Stamattina ho partecipato all’incontro settimanale tra Allie e Bob Connolly, il fondatore di Common Ground, un community organizer con decenni di esperienza alle spalle.
Una delle pratiche che caratterizza l’Industrial Areas Foundation è l’investimento continuo sulla formazione, che è intesa non come passaggio di tecniche o principi astratti, ma come mentorship, un misto di supervisione e supporto. Le caratteristiche di questo tipo di passaggio di conoscenze possono essere in parte colte leggendo i titoli dei vari paragrafi del rapporto settimanale che Allie scrive a Bob per raccontare com’è è andato il suo lavoro:
“Incontri relazionali e altri incontri”
“Riflessioni”
“Cosa ho imparato questa settimana?”
“Quali sono le mie paure? Cosa mi sta dicendo il mio istinto?”
“Come ho costruito la mia fiducia in me?”
“Come mi sono divertita?”
“Quali sono le mie priorità per la prossima settimana?”
“Quali sono i miei incontri la prossima settimana, e voglio che qualcuno mi accompagni in alcuni di questi?”
Io penso che in ogni attività o lavoro avremmo bisogno come esseri umani che tutte queste sfere siano prese in considerazione, e che chi ha più esperienza e saggezza di noi sappia consigliarci e soprattutto ascoltarci. Ma in un lavoro come quello del community organizer è certamente una delle chiavi affinché mantenga il suo ancoraggio relazionale. Ed Chambers, il successore di Alinsy alla guida dell’Industrial Areas Foundation, ha scritto parole molto illuminanti sul rapporto tra queste pratiche e il coinvolgimento attivo nella vita pubblica:
Un’altra ragione per cui le persone non agiscono è che non abbiamo più mentori. Abbiamo celebrità. La differenza tra un mentore e una celebrità è che il primo incoraggia ad agire mentre il secondo agisce in nostra vece.

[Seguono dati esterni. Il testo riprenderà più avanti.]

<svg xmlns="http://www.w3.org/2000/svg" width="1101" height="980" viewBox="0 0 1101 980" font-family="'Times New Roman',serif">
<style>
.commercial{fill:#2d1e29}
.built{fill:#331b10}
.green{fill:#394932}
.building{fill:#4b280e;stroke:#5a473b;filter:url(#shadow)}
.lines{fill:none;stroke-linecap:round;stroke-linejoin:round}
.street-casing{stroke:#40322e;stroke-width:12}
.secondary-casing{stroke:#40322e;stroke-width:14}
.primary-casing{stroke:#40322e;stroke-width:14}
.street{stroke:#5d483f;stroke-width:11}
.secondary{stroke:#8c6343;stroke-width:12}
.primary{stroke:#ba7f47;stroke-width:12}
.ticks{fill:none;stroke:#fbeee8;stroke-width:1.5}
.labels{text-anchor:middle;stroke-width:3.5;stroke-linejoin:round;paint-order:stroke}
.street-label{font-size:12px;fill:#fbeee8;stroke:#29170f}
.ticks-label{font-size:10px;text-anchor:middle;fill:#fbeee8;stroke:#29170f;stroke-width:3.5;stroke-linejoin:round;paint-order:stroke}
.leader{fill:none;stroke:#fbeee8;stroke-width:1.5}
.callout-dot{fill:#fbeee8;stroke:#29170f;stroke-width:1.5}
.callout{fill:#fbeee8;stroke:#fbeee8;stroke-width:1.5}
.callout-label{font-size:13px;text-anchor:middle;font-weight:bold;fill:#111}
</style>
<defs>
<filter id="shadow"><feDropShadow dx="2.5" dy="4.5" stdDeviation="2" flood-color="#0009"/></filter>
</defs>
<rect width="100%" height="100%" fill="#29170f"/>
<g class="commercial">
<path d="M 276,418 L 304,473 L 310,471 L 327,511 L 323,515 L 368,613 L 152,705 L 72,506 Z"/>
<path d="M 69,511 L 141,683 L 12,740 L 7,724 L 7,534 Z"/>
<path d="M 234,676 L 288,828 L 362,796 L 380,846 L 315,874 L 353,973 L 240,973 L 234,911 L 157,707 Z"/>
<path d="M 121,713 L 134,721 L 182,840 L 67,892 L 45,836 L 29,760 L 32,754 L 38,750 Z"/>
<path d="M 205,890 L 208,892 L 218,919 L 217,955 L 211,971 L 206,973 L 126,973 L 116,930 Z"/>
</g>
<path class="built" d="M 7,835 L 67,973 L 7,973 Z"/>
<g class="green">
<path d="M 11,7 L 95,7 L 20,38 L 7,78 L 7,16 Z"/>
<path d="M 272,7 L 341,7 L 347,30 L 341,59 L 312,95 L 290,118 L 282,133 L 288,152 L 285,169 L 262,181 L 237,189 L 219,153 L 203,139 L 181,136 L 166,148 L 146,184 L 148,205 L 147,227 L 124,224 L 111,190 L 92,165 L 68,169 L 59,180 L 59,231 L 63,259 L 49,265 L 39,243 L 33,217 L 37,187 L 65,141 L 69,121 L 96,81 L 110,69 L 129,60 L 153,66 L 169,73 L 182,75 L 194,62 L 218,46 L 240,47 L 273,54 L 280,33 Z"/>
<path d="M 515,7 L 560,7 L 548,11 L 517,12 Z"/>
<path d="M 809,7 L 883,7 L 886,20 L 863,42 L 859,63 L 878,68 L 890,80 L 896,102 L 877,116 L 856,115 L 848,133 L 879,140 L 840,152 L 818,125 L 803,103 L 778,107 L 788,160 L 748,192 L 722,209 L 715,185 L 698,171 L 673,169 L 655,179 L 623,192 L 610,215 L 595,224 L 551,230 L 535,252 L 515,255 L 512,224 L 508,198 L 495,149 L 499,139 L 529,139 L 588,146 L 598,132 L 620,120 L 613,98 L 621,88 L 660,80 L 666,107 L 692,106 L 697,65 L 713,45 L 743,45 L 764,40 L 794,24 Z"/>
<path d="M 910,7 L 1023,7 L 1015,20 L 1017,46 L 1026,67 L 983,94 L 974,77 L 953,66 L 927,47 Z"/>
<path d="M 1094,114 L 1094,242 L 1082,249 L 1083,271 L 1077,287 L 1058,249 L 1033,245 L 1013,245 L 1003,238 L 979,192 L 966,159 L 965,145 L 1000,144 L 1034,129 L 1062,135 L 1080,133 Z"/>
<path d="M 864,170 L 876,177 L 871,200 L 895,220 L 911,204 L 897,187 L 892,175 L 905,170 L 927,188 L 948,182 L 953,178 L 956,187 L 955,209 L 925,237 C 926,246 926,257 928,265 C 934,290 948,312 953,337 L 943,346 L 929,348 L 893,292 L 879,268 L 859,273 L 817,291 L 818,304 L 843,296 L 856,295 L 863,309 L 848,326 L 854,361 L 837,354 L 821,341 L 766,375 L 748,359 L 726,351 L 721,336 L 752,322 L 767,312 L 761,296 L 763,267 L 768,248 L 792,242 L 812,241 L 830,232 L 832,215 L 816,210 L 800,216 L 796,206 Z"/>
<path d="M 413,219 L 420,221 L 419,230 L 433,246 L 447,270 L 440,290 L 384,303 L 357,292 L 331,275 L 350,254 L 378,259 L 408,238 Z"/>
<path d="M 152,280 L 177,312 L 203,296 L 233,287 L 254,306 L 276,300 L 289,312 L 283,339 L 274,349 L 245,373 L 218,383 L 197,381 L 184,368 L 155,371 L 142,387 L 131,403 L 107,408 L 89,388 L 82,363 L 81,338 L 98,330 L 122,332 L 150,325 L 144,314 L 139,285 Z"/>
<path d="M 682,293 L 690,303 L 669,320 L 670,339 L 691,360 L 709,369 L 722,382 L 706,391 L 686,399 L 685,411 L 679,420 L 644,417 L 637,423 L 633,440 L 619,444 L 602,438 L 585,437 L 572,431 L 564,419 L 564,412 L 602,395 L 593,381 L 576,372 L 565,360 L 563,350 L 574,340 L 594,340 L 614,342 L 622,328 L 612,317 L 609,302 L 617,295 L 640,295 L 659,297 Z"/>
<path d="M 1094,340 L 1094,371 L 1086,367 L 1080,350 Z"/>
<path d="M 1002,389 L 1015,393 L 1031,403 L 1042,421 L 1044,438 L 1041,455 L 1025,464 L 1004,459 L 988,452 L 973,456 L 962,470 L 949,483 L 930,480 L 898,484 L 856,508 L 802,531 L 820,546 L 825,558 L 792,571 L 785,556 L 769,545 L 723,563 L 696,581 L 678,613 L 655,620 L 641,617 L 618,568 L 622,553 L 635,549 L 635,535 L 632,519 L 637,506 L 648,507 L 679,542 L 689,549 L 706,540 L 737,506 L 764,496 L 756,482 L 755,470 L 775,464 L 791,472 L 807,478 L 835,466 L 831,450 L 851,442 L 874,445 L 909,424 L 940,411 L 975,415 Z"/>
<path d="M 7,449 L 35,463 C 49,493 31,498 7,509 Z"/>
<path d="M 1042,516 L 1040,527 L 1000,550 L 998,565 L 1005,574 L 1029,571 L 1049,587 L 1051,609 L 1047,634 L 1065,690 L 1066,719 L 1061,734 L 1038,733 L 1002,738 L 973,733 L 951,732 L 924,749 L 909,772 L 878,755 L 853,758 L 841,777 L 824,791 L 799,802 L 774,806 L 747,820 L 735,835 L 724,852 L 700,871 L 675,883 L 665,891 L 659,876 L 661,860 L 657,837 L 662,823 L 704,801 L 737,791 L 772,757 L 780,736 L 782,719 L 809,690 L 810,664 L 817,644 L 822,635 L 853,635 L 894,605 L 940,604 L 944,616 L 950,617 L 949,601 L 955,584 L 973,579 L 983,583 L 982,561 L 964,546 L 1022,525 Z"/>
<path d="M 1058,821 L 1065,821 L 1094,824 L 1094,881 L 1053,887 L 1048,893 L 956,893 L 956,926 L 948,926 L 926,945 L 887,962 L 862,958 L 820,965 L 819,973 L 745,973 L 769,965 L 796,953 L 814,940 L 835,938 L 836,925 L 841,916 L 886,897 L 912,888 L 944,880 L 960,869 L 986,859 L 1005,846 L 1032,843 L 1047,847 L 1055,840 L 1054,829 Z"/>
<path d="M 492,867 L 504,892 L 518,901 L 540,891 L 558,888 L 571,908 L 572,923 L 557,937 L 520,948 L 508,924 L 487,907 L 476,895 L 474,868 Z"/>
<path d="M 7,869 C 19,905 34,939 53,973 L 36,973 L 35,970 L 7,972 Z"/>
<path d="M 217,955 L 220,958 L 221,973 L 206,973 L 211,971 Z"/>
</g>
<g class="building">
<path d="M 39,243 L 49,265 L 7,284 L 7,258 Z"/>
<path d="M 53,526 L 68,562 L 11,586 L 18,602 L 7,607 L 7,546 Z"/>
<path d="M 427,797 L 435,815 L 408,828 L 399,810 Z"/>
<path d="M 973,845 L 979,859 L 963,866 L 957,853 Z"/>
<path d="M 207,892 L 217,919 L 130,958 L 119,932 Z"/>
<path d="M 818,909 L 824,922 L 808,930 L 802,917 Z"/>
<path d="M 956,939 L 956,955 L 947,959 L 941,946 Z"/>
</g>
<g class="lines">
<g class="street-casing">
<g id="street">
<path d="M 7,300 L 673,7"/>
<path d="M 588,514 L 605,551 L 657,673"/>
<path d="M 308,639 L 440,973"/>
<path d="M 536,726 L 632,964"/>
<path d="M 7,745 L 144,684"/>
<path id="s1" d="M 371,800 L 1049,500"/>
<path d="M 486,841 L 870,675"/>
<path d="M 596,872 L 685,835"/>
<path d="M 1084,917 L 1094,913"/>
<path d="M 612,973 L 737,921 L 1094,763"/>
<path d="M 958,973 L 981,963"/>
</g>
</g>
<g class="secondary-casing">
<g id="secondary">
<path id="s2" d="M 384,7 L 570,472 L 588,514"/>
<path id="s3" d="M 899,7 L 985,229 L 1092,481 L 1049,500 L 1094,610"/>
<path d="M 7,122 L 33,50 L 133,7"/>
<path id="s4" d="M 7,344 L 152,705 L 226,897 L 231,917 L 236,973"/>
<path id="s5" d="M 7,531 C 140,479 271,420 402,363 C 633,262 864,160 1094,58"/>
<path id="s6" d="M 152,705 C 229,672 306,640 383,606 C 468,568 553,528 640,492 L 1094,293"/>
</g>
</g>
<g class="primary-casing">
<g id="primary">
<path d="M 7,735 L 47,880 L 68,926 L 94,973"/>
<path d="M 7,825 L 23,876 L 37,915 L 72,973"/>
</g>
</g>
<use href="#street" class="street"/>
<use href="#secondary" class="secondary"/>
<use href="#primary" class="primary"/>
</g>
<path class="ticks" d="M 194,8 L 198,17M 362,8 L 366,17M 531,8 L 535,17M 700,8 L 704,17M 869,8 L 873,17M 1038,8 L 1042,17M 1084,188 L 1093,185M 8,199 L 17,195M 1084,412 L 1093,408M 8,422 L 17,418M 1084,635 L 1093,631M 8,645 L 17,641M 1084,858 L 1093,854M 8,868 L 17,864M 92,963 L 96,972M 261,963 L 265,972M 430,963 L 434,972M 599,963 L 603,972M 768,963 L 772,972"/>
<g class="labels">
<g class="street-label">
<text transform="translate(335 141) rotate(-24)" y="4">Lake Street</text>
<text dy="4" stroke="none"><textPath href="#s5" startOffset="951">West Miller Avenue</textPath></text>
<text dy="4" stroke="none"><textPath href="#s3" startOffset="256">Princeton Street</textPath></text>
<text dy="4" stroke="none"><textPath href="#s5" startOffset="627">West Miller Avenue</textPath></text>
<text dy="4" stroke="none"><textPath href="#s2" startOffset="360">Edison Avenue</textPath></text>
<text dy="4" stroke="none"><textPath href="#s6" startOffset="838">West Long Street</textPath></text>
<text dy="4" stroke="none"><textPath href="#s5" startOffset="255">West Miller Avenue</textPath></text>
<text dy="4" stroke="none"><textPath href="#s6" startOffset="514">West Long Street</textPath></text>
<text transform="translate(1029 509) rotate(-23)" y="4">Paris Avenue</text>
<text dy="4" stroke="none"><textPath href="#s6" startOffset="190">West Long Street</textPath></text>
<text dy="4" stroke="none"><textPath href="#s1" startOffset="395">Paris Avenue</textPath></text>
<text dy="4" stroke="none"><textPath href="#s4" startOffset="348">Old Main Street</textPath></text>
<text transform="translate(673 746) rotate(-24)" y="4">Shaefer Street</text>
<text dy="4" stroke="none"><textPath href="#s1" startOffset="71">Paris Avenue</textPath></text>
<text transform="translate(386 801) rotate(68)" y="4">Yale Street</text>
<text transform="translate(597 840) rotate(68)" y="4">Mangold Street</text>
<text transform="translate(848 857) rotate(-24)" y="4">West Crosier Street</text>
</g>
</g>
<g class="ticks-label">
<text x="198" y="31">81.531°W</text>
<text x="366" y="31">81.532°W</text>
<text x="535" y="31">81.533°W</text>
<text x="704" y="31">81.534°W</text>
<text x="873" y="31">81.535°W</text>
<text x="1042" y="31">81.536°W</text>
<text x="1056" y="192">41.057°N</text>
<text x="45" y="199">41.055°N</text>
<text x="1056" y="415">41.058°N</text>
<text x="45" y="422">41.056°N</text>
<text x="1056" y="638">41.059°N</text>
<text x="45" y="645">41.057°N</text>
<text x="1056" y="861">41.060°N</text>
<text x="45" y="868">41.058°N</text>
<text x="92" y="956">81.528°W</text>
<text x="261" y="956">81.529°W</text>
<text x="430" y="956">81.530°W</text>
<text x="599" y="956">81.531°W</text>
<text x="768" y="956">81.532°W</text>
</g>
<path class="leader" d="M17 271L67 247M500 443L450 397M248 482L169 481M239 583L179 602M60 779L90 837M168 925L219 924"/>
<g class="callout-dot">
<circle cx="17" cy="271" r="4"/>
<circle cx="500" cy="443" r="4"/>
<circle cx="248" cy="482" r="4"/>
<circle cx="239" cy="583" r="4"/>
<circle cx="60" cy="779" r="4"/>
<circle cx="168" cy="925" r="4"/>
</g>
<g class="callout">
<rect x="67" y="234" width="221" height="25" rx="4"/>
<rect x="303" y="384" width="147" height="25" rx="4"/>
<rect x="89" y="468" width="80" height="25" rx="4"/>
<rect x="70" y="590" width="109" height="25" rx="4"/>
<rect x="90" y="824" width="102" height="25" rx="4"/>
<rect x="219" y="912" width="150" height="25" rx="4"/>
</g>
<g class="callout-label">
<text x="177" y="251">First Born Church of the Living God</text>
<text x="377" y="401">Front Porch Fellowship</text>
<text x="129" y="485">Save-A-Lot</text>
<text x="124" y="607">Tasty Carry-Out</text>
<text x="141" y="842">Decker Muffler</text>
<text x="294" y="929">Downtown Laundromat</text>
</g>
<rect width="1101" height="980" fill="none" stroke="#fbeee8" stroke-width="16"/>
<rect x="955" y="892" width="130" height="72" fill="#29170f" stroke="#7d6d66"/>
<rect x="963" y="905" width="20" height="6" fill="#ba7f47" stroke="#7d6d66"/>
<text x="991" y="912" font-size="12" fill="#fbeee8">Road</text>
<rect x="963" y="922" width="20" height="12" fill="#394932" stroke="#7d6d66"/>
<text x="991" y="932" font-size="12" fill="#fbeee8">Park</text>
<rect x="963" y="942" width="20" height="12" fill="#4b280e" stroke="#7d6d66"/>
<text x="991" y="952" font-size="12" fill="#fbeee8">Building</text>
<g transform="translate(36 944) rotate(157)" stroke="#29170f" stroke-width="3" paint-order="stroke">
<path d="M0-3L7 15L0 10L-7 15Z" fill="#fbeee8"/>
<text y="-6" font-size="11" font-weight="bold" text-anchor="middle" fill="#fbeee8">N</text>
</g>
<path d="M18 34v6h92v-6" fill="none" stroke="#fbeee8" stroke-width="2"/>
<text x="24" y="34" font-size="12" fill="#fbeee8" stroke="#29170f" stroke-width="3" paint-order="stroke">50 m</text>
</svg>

Se ci pensiamo ognuno di noi ha avuto dei mentori. Qualcuno che ha saputo ascoltarci, comprenderci, guidarci. Difficile è che questo diventi una pratica strutturata al di fuori dell’occasionalità. Una mia esperienza di questo è stata in ambito teatrale con Hector Aristizabal a Belfast, durante la mia internship in un progetto di teatro di comunità. Comune info ha di recente pubblicato un’intervista a Hector proprio su questo.
Il mentore non è qualcuno che dà buoni voti e ti fa sentire a tuo agio oppure ti dà cattivi voti e non dice nulla. Il mentore è connesso alla parte di te che vuole imparare. Questo è terribilmente andato perso nelle università dove un insegnante ha quaranta studenti o fa lezione attraverso video conferenza. L’informazione può essere scambiata ma può solo portare altra informazione, non porta necessariamente alla formazione. E non puoi formare una persona senza conoscerla. Quando c’è questo riconoscimento reciproco, il mentore diventa parte della psiche, qualcuno a cui pensi quando hai un problema o qualcuno che ti viene in aiuto quando occorre, non per forza attraverso una telefonata o un’email, ma nella tua mente.